Task to complete:
Can you reproduce all of the data below word for word, line by line?

Exercise data:
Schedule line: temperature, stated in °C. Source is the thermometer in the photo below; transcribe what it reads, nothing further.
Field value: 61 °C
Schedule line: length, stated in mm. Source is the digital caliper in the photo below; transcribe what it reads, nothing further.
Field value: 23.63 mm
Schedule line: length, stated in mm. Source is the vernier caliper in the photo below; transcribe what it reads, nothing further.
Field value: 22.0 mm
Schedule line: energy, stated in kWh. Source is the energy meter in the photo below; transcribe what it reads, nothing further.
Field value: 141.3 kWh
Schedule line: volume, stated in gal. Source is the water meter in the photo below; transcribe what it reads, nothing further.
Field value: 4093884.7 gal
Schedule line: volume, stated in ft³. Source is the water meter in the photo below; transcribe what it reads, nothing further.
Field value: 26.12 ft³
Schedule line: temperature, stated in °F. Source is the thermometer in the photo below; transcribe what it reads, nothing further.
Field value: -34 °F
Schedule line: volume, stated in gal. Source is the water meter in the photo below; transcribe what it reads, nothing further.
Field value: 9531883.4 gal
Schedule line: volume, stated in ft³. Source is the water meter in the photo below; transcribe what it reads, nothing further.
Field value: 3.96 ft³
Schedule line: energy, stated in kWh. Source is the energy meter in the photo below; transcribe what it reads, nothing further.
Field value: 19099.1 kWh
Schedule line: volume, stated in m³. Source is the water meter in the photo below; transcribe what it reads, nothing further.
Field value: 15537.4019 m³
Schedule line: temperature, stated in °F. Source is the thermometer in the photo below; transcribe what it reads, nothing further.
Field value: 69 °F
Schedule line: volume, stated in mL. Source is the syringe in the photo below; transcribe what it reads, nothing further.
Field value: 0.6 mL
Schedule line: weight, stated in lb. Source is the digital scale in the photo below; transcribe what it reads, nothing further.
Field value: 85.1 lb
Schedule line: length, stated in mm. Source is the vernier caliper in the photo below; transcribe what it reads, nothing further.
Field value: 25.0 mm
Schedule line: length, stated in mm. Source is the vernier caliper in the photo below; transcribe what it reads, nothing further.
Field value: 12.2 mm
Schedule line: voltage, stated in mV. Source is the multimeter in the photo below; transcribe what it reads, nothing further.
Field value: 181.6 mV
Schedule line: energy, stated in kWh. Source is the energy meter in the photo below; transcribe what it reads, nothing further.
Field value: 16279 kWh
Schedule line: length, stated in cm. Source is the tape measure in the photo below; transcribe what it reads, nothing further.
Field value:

Solution:
Schedule line: temperature, stated in °C. Source is the thermometer in the photo below; transcribe what it reads, nothing further.
Field value: 61 °C
Schedule line: length, stated in mm. Source is the digital caliper in the photo below; transcribe what it reads, nothing further.
Field value: 23.63 mm
Schedule line: length, stated in mm. Source is the vernier caliper in the photo below; transcribe what it reads, nothing further.
Field value: 22.0 mm
Schedule line: energy, stated in kWh. Source is the energy meter in the photo below; transcribe what it reads, nothing further.
Field value: 141.3 kWh
Schedule line: volume, stated in gal. Source is the water meter in the photo below; transcribe what it reads, nothing further.
Field value: 4093884.7 gal
Schedule line: volume, stated in ft³. Source is the water meter in the photo below; transcribe what it reads, nothing further.
Field value: 26.12 ft³
Schedule line: temperature, stated in °F. Source is the thermometer in the photo below; transcribe what it reads, nothing further.
Field value: -34 °F
Schedule line: volume, stated in gal. Source is the water meter in the photo below; transcribe what it reads, nothing further.
Field value: 9531883.4 gal
Schedule line: volume, stated in ft³. Source is the water meter in the photo below; transcribe what it reads, nothing further.
Field value: 3.96 ft³
Schedule line: energy, stated in kWh. Source is the energy meter in the photo below; transcribe what it reads, nothing further.
Field value: 19099.1 kWh
Schedule line: volume, stated in m³. Source is the water meter in the photo below; transcribe what it reads, nothing further.
Field value: 15537.4019 m³
Schedule line: temperature, stated in °F. Source is the thermometer in the photo below; transcribe what it reads, nothing further.
Field value: 69 °F
Schedule line: volume, stated in mL. Source is the syringe in the photo below; transcribe what it reads, nothing further.
Field value: 0.6 mL
Schedule line: weight, stated in lb. Source is the digital scale in the photo below; transcribe what it reads, nothing further.
Field value: 85.1 lb
Schedule line: length, stated in mm. Source is the vernier caliper in the photo below; transcribe what it reads, nothing further.
Field value: 25.0 mm
Schedule line: length, stated in mm. Source is the vernier caliper in the photo below; transcribe what it reads, nothing further.
Field value: 12.2 mm
Schedule line: voltage, stated in mV. Source is the multimeter in the photo below; transcribe what it reads, nothing further.
Field value: 181.6 mV
Schedule line: energy, stated in kWh. Source is the energy meter in the photo below; transcribe what it reads, nothing further.
Field value: 16279 kWh
Schedule line: length, stated in cm. Source is the tape measure in the photo below; transcribe what it reads, nothing further.
Field value:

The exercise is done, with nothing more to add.